Human Rights

Pashtuns rally in Peshawar to end ‘Enforced Disappearances’

Pashtun protestors want to settle demands in Pakistan court, vow to continue until demands met

Over 32,000 Pashtuns have gone missing in 10 years as part of a crackdown by Pakistan’s army and ISI

The new movement has struck a chord with thousands of Pashtuns, who are calling for their rights to be protected.

Members of Pashtun Tahafuz Movement (PTM) in Pakistan’s Khyber Pakhtunkhwa province on Tuesday vowed to continue their protest action until their demands regarding the protection of their rights are met.

This also includes being told the whereabouts and/or fate of all those who have gone missing from Khyber Pakhtunkhwa and Federally Administered Tribal Areas (Fata) over the past few years.

PTM leader Manzoor Pashteen, in an interview with Al Jazeera, said that the protesters want to settle their demands in court so that there is an “assurance of the agreement”.

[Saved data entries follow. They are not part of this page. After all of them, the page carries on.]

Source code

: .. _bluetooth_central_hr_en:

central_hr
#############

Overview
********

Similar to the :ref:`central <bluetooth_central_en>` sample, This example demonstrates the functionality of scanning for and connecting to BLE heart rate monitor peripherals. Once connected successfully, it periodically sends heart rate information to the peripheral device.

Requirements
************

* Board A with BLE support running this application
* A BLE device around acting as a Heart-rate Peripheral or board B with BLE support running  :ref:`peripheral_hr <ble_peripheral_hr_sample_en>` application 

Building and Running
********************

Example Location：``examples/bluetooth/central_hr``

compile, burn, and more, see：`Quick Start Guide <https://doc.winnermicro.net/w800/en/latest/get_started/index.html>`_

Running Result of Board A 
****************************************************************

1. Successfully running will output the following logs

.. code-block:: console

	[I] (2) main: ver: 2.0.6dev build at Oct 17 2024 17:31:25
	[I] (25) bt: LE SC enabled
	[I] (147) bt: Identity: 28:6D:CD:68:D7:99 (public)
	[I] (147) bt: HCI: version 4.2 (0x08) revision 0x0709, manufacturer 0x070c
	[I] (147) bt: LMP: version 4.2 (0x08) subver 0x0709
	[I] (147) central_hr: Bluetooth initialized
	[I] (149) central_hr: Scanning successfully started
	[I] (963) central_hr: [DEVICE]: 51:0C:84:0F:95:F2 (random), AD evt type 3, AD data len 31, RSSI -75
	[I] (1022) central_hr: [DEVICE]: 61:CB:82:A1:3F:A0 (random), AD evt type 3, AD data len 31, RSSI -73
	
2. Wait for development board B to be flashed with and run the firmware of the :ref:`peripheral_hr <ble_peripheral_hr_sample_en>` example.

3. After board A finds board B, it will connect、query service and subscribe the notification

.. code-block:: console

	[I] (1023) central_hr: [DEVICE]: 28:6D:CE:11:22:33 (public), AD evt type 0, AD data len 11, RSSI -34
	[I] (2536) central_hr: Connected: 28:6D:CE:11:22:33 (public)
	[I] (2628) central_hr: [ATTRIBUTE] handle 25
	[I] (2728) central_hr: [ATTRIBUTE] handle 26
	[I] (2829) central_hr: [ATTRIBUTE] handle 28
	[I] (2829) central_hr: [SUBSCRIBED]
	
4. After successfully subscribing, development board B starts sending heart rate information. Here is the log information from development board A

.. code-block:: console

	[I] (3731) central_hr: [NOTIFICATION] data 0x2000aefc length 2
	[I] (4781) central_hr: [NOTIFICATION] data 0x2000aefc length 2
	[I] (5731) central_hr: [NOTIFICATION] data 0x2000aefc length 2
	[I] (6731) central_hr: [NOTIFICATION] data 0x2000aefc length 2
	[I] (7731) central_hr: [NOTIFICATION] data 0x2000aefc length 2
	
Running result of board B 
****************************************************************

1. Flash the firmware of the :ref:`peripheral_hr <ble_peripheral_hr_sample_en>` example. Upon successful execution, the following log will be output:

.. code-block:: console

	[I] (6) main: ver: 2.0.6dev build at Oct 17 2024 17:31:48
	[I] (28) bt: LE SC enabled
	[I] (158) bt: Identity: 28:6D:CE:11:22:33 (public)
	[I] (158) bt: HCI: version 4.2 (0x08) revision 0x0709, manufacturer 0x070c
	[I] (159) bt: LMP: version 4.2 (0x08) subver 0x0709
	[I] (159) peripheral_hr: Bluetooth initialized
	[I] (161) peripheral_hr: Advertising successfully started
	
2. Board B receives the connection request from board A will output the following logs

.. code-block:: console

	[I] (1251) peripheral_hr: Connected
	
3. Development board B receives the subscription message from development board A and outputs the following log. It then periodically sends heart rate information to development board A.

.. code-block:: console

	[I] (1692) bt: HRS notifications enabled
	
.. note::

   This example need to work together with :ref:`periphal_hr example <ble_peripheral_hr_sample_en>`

According to the organizers of the protest, over 32,000 Pashtuns have gone missing in Pakistan over the past 10 years as part of a crackdown by Pakistan’s military and Pakistan’s intelligence agency Inter-Services Intelligence (ISI).

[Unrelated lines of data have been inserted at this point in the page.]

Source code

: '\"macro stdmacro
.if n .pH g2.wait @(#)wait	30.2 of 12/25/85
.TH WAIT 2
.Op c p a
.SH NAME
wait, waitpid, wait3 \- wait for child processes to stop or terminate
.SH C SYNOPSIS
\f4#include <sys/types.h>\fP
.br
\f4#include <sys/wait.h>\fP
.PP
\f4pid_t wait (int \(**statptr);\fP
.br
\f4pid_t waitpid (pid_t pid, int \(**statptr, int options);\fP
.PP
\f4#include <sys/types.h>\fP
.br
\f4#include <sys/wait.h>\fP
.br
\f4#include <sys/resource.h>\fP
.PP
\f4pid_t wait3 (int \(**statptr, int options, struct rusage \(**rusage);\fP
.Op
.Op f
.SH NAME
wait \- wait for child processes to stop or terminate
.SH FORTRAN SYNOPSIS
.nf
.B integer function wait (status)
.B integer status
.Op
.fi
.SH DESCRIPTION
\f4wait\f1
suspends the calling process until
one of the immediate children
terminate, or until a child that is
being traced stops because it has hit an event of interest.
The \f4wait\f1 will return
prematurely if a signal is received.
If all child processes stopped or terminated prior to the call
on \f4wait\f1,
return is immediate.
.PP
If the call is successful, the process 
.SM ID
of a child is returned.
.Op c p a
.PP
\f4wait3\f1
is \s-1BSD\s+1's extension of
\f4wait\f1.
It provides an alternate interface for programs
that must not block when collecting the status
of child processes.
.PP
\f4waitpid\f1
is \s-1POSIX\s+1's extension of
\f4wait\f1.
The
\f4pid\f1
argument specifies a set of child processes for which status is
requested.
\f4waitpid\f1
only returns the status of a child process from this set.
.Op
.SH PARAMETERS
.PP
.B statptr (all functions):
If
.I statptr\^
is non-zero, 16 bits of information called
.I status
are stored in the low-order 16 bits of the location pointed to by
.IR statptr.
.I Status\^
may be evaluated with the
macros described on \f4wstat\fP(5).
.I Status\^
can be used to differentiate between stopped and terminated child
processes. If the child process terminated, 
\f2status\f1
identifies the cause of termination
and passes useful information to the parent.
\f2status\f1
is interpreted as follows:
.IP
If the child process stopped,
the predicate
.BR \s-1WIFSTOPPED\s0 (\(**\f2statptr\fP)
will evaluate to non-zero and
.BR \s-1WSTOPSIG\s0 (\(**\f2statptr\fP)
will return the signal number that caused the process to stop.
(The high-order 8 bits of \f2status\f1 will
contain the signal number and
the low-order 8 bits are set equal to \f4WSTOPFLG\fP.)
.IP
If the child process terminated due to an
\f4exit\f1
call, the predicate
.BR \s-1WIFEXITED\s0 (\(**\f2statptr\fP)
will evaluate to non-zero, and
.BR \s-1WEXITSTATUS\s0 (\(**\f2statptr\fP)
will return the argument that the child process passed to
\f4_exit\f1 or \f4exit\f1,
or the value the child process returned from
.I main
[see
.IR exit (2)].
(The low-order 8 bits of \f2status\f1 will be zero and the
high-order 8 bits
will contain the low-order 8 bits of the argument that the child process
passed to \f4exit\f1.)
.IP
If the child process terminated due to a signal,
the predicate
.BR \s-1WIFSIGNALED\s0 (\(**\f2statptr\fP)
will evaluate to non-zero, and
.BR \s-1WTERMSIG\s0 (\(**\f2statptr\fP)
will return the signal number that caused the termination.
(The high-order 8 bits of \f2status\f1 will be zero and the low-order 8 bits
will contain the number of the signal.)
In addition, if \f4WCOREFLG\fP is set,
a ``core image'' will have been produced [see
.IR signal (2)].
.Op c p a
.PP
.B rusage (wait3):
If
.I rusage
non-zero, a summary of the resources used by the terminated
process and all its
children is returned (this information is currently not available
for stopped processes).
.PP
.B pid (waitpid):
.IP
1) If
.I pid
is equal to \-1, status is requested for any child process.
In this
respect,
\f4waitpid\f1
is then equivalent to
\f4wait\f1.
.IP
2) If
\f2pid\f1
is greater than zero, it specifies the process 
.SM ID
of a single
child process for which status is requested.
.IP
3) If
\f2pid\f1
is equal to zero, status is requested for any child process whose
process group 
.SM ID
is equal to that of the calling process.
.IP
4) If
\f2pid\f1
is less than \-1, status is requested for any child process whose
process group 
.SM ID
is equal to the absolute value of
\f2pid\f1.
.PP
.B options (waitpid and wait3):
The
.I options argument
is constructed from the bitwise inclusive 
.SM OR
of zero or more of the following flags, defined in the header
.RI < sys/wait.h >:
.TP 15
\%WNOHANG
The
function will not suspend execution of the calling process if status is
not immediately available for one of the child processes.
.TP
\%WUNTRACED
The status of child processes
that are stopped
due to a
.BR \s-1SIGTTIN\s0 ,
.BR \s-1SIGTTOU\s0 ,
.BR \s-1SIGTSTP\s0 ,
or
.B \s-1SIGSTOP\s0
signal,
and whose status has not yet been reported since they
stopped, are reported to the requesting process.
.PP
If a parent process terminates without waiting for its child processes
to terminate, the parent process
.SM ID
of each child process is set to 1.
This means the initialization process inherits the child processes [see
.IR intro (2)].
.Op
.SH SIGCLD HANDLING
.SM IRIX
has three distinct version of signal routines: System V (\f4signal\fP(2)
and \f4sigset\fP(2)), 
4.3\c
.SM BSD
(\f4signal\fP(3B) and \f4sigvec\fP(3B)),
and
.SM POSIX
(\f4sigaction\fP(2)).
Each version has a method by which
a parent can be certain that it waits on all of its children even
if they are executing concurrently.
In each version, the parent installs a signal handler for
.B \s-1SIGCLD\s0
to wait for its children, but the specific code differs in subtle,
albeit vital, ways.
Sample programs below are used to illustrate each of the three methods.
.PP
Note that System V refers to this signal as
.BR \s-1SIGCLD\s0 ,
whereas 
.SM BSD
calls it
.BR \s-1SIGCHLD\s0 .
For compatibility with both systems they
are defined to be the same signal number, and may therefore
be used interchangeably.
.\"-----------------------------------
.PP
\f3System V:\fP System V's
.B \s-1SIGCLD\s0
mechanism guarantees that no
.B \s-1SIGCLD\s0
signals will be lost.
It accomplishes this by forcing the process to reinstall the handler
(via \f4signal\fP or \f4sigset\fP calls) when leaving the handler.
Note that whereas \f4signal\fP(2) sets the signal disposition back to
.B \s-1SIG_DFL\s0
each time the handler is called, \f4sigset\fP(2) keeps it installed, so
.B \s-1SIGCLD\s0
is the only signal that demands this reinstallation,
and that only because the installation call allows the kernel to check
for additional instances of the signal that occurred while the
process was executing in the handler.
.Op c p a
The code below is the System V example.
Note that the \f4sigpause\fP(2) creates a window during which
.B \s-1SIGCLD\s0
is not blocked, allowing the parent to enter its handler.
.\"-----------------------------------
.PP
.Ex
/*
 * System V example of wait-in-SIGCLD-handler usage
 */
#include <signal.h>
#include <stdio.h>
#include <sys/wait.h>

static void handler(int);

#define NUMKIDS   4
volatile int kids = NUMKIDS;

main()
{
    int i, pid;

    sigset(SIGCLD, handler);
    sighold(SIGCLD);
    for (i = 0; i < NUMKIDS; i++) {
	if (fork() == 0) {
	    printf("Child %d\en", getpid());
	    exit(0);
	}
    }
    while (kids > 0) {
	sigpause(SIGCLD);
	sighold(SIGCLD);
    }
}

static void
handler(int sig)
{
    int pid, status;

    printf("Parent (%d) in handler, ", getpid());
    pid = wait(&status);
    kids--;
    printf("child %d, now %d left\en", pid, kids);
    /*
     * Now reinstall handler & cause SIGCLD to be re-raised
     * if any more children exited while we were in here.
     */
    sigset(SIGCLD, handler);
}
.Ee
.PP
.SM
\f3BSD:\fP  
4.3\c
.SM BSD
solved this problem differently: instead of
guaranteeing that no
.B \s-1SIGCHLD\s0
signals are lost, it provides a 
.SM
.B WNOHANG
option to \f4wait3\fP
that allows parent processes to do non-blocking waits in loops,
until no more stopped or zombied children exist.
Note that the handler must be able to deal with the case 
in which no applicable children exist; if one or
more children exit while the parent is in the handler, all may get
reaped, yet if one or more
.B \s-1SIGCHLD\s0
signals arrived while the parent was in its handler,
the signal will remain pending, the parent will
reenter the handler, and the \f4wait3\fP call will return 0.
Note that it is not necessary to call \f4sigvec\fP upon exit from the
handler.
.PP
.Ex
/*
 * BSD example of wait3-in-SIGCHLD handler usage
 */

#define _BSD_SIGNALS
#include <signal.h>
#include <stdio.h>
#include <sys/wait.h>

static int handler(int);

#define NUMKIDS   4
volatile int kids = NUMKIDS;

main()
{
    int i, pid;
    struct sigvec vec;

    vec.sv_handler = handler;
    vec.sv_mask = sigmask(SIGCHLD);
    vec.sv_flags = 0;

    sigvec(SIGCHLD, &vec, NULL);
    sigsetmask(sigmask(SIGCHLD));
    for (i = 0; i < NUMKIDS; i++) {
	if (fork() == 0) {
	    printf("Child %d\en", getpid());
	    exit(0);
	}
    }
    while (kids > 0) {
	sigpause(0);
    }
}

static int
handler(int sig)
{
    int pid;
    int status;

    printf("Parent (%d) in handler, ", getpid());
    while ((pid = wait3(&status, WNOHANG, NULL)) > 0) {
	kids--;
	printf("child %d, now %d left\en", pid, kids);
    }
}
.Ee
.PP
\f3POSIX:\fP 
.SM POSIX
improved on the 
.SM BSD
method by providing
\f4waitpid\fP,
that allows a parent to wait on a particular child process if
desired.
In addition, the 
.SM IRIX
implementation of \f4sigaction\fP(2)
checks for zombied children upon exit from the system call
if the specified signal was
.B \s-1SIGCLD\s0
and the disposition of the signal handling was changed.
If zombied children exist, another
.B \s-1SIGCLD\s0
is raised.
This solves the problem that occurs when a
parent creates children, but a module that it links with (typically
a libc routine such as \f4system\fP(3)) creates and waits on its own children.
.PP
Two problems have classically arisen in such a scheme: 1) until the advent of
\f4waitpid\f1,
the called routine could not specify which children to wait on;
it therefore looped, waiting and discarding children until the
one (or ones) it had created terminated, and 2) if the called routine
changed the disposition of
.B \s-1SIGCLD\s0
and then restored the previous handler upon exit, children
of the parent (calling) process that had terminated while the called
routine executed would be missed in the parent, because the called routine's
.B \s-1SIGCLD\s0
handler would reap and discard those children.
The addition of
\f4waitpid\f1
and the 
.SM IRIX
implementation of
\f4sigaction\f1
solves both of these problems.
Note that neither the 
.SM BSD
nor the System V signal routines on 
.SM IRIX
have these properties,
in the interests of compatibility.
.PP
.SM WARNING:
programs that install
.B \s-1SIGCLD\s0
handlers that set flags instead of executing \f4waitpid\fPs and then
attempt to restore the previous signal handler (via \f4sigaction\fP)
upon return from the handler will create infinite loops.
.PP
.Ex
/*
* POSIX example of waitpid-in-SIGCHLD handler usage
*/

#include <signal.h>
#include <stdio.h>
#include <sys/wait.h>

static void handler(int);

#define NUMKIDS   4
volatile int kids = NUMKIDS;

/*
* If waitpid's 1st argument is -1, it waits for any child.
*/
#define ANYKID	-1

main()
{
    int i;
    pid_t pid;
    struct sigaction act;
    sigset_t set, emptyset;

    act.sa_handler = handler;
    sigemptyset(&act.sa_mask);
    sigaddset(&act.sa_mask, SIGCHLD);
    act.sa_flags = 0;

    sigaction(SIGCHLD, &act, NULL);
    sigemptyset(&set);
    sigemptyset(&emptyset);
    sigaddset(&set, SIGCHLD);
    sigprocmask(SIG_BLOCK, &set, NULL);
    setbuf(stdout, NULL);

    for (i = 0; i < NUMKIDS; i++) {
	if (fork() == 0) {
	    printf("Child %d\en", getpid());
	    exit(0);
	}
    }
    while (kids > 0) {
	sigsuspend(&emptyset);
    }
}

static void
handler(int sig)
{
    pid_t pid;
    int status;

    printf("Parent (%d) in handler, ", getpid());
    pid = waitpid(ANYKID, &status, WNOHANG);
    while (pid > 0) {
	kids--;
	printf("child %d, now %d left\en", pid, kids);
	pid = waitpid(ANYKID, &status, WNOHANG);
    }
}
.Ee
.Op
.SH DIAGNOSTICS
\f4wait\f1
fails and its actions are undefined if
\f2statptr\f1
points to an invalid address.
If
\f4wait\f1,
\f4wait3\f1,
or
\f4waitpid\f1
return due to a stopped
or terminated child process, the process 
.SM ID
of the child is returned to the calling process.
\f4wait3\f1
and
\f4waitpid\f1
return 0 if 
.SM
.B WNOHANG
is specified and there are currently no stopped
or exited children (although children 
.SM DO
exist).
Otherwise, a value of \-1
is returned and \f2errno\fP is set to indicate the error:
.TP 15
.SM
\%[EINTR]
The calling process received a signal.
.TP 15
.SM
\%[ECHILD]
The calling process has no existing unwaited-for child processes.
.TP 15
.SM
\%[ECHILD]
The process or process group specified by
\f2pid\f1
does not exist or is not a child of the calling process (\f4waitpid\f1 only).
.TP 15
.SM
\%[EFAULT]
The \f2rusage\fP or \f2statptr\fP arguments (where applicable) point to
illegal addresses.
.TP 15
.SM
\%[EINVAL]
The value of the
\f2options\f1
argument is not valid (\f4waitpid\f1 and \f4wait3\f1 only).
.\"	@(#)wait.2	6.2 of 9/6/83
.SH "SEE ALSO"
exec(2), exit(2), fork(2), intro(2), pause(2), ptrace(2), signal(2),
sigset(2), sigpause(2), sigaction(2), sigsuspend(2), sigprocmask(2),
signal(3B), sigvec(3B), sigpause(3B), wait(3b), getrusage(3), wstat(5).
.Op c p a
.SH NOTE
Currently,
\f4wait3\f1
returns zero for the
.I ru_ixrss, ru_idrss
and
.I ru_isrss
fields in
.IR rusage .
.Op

Until now, families have no knowledge about their fate.

“When I started the movement, I used to go from house to house and tell people what was going on in our area in terms of injustice and atrocities,” protest organizer Manzeen Pashteen told Al Jazeera.

“But most of the time, I would get a reply from them: ‘Pashteen, you will get killed. Don’t do this,” Dawn News quoted Pashteen as saying.

Pashteen also said he was forced to leave his native area, held in unlawful detention and often harassed for suspected links with armed groups in Pakistan and across the border in Afghanistan.

“My father, wife and mother expect every day to hear the news of my death or disappearance. They are worried for me and sometimes angry at me,” he said, adding that he wants a better future for Pashtuns in Pakistan “including my one-month-old daughter”.

Pashtun protestors numbering in their thousands, from Khyber Pakhtunkhwa and Pakistan’s FATA regions , participated in Sunday’s gathering and chanted the slogan da sang azadi da (what kind of freedom is this).

The protests are also attended by the families of the missing people.

The killing of an aspiring model from the community – which makes up about 15 percent of Pakistan’s 207 million population – in January sparked the countrywide protests.

On Sunday, Pashteen led a rally of an estimated 60,000 protestors in Peshawar.

According to RFE/RL’s Radio, the mass demonstration took part despite a media blackout in much of the country on reports about the protest.

The PTM will hold next rallies in Lahore on April 22 and in Swat on April 29.